Affiliate marketing is a performance-based arrangement where you earn a commission for referring customers to another company's product or service. When someone clicks your unique affiliate link and makes a purchase (or completes another action, like signing up for a free trial), you earn a percentage of that sale or a flat fee.

No inventory. No customer service. No product creation. You're essentially a matchmaker — connecting people who have a problem with a product that solves it.

How the Mechanics Work

  1. You join an affiliate program and receive a unique tracking link
  2. You publish content that includes your affiliate link (article, video, email, social post)
  3. A reader clicks your link and lands on the merchant's site
  4. If they purchase within the cookie window (often 30–90 days), you earn a commission
  5. The merchant pays you on a regular schedule (monthly is most common)
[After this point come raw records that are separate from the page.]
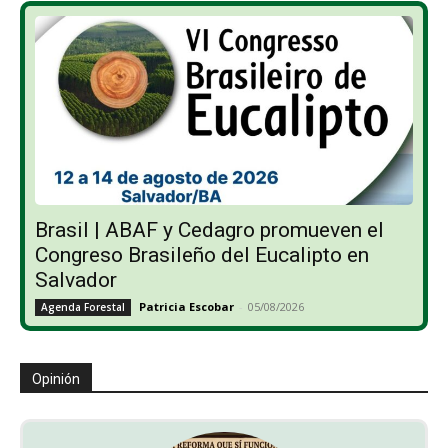
Brasil | ABAF y Cedagro promueven el
Congreso Brasileño del Eucalipto en
Salvador
Patricia Escobar
-
05/08/2026
Agenda Forestal
Opinión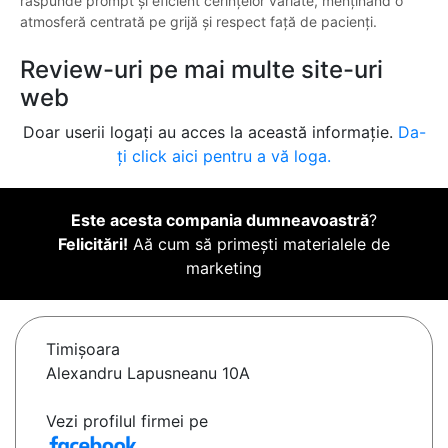
răspunde prompt și eficient cerințelor variate, menținând o
atmosferă centrată pe grijă și respect față de pacienți.
Review-uri pe mai multe site-uri
web
Doar userii logați au acces la această informație.
Da-
ți click aici pentru a vă loga.
Este acesta compania dumneavoastră
?
Felicitări!
Aă cum să primești materialele de
marketing
Timişoara
Alexandru Lapusneanu 10A
Vezi profilul firmei pe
Types of Affiliate Programs

Program Type Commission Structure Examples
Pay Per Sale (PPS) % of the sale price Amazon Associates, most e-commerce programs
Pay Per Lead (PPL) Flat fee per signup/form Insurance, finance, SaaS free trials
Recurring Commissions % every month the customer stays SaaS tools, subscription boxes
Pay Per Click (PPC) Fee per click (rare today) Some ad networks

Choosing the Right Niche

Affiliate marketing works best when there's genuine alignment between your content, your audience's interests, and the products you recommend. Chasing high-commission products in a niche you know nothing about is a common beginner mistake — your audience will see through it.
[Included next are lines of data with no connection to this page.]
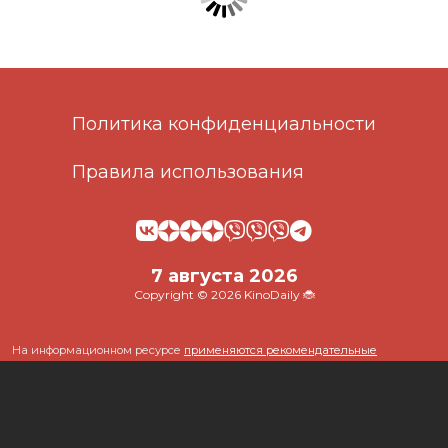
Политика конфиденциальности
Правила использования
7 августа 2026
Copyright © 2026 KinoDaily 🐞
На информационном ресурсе
применяются рекомендательные
технологии
(информационные технологии предоставления информации
на основе сбора, систематизации и анализа сведений, относящихся к
предпочтениям пользователей сети "Интернет", находящихся на
территории Российской Федерации)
A good affiliate niche has three qualities:

  • You have genuine knowledge or interest — you can create credible, helpful content
  • People in the niche spend money — software, equipment, courses, and subscriptions all have affiliate programs
  • There are established affiliate programs — check Awin, ShareASale, Impact, or CJ Affiliate for options

Where to Find Affiliate Programs

Affiliate Networks

Networks aggregate hundreds of individual programs in one place, making it easy to apply and track earnings:

  • Amazon Associates — massive product range, low commissions (1–10%)
  • ShareASale — strong selection across many verticals
  • Impact — popular for SaaS and tech products
  • Awin — strong in Europe and retail
  • CJ Affiliate — established network with large brand programs

Direct Programs

Many companies run their own affiliate programs without a network. Search for "[product name] affiliate program" to find them. SaaS companies often have the most lucrative direct programs.
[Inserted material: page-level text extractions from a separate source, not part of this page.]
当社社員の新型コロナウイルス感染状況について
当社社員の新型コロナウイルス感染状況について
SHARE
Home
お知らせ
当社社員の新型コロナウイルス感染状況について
Content Types That Convert for Affiliate Marketing

  • Review articles: In-depth, honest reviews of a single product
  • Comparison posts: "X vs Y: Which Is Better for [Specific Use Case]?"
  • Best-of lists: "Best Tools for [Niche]" targeting bottom-of-funnel keywords
  • Tutorial content: "How to use [Product] to achieve [Goal]"
  • Resource pages: A curated list of the tools and resources you use and recommend

The Non-Negotiable: Disclosure

In most countries, including the US (FTC guidelines) and UK (ASA guidelines), you are legally required to disclose affiliate relationships clearly. Always add a brief disclosure near the top of any content containing affiliate links — something like: "This article contains affiliate links. If you make a purchase through these links, I may earn a small commission at no extra cost to you."

Transparency also builds trust with your audience, which increases conversions in the long run.

Realistic Expectations

Affiliate marketing takes time. Most successful affiliate sites take 12–24 months of consistent content creation and SEO work before generating meaningful income. The upside is that well-ranked affiliate content can generate passive commissions for years. Think of it as building an asset, not collecting a paycheck.